Reading text:
* * * * *
Daughter Has No Inheritance Right In Father's Properties If He Died Before 1956, Leaving Behind Daughter & Her Mother: Bombay High Court
Narsi Benwal
13 Nov 2024 9:30 PM IST
In a significant ruling, the Bombay High Court on Tuesday (November 12) held that a daughter will not have any limited or absolute right of inheritance in the properties of her father, if he has died prior to the enforcement of the Hindu Succession Act, 1956.
A division bench of Justices Atul Chandurkar and Jitendra Jain answered a reference - Whether a daughter could acquire any right, either limited or absolute, by inheritance prior to coming into force of the Hindu Succession Act, 1956 in the property of her deceased father, who died prior to 1956, leaving behind him in addition to such daughter, his widow as well? - made by a single-judge, way back on February 28, 2007.
Answering the said reference, the bench referred to the provisions of the Hindu Succession Act, 1956 and also the Hindu Women's Right to Property Act, 1937, which dealt with the issues of rights of women in the family, in the properties of their husbands or fathers.
* * * * *
Stored rows:
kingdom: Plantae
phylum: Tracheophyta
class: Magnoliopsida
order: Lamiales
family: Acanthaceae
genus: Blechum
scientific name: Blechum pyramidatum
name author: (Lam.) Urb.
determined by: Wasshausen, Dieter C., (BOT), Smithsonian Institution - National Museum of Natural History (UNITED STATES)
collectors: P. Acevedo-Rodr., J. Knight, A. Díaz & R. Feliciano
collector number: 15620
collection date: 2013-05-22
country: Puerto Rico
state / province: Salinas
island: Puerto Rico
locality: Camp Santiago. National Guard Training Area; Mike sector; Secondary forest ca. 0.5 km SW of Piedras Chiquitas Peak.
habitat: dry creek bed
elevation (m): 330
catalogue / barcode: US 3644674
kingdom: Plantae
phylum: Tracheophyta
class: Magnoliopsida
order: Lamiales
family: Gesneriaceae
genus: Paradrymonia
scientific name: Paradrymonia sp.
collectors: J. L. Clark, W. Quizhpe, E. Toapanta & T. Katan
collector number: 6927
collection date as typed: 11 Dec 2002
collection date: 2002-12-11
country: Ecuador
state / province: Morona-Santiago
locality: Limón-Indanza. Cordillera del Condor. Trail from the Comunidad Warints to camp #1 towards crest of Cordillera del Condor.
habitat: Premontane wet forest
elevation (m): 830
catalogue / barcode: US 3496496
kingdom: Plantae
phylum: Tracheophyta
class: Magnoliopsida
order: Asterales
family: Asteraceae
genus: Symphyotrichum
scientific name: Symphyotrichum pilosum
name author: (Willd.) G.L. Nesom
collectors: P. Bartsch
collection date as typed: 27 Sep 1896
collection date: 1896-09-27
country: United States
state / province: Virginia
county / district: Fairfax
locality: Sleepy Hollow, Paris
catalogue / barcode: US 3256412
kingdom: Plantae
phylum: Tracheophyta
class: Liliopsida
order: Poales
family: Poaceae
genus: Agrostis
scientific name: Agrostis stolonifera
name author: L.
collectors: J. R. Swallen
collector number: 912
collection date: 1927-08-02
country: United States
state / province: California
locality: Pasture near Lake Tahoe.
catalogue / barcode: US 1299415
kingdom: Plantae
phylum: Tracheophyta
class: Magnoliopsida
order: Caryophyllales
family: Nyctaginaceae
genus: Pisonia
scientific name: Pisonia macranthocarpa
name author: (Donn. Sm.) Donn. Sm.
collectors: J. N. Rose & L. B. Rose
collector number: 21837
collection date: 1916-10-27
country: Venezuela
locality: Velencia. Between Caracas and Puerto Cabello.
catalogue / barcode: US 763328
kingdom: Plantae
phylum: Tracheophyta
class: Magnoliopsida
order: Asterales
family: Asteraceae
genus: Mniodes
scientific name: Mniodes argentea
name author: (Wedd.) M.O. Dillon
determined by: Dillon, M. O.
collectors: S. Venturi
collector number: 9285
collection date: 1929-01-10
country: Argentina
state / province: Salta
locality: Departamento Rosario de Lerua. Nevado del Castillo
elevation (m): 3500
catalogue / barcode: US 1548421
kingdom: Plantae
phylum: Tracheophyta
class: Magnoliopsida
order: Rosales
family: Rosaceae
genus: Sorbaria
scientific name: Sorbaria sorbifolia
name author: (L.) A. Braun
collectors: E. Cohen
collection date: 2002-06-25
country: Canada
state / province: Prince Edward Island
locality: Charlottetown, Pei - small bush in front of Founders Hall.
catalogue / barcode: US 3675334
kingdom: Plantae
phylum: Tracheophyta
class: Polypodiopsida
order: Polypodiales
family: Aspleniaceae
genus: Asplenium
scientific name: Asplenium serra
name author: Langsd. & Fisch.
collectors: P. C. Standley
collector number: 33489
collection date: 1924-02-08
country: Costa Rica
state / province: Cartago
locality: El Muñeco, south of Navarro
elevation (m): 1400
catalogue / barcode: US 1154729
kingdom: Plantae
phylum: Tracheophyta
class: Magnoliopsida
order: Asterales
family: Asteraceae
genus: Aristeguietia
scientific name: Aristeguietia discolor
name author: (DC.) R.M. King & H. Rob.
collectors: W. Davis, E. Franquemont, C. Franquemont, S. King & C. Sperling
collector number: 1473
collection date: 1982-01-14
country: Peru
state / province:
* * * * *
Exercise instructions:
Copy word for word the part of the article on the Bombay High Court inheritance ruling from "A division bench" up to and including "husbands or fathers.". The listing above has no part in any of this.

Output below:
A division bench of Justices Atul Chandurkar and Jitendra Jain answered a reference - Whether a daughter could acquire any right, either limited or absolute, by inheritance prior to coming into force of the Hindu Succession Act, 1956 in the property of her deceased father, who died prior to 1956, leaving behind him in addition to such daughter, his widow as well? - made by a single-judge, way back on February 28, 2007.
Answering the said reference, the bench referred to the provisions of the Hindu Succession Act, 1956 and also the Hindu Women's Right to Property Act, 1937, which dealt with the issues of rights of women in the family, in the properties of their husbands or fathers.